Case Study - The Rapid Bus
Anyone who says that nobody takes public transit in L.A. hasn’t
ridden a bus lately – they’re packed. The L.A. County Metropolitan
Transit Administration is the second-largest transit agency in the country,
surpassed only by New York City. However, L.A.'s public transit system
has had a reputation for being slow and dirty.
The MTA is working on both of those problems. A new "Metro Rapid"
project that slashes bus travel times has been implemented on four different
routes, with 24 more planned for the five years.
Natural gas-powered Rapid Buses run straight across town on major arteries
with fewer stops, more frequent buses, and no set schedules. The bright
red buses have low floors and no steps to climb during entry and exit
for for fast boarding, making the Rapid Bus is a whole different experience
than the roaring, belching, stops-at-every-corner city bus. Downtown bus
shelters are modern cantilevered steel creations, some with electronic
signs telling riders when to expect the next bus. Each bus also has special
sensors to keep traffic signals green when a bus is coming.
A ride on the Rapid can be up to 25 percent faster than regular local
service buses, and for the same price. A Rapid route is also a whole lot
cheaper and faster than building a light rail system. “They're like
rail on rubber wheels,” said Mark Lipman, spokesperson for the MTA.
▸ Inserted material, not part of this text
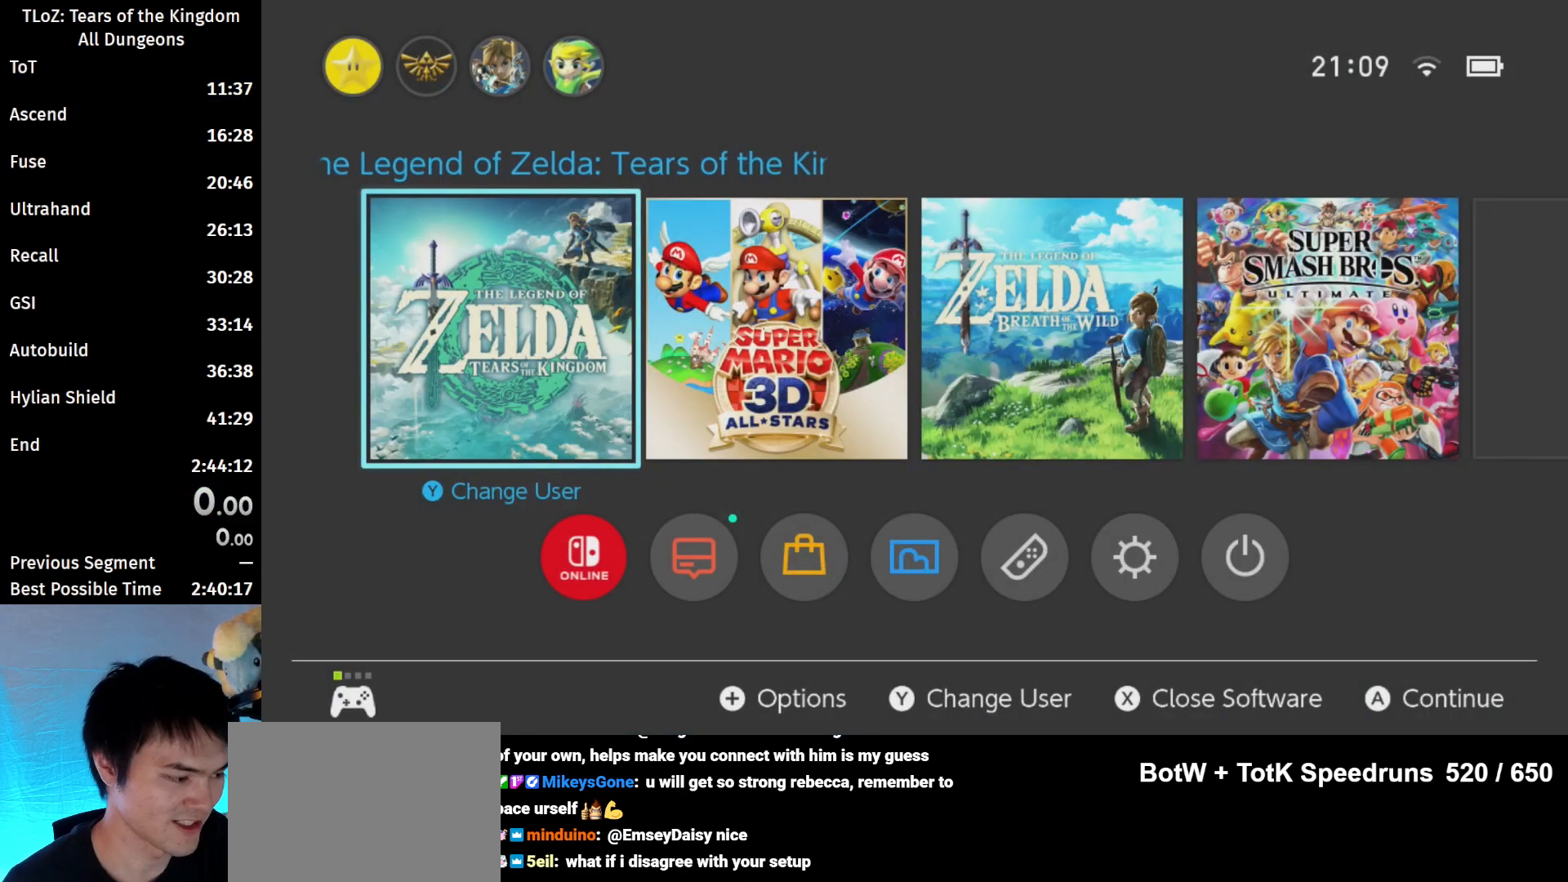
{"buttons": [], "left_stick": "center", "right_stick": "center", "events": []}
Rapid Bus alone is not going to fix L.A.’s traffic and air pollution
woes, but it’s part of the effort to get individual cars off the
road and more people into larger, cleaner vehicles.
“In my opinion, unless you do everything, you're never going to
solve the traffic problem,” said Professor Stephanie Pincetl of
the University of Southern California. “You have to throw everything
at it. Every other city has layers of transit. Paris has buses and subways
and rail and taxis. Here, there's just so many people and so many cars.
It’s too complicated to have one solution.”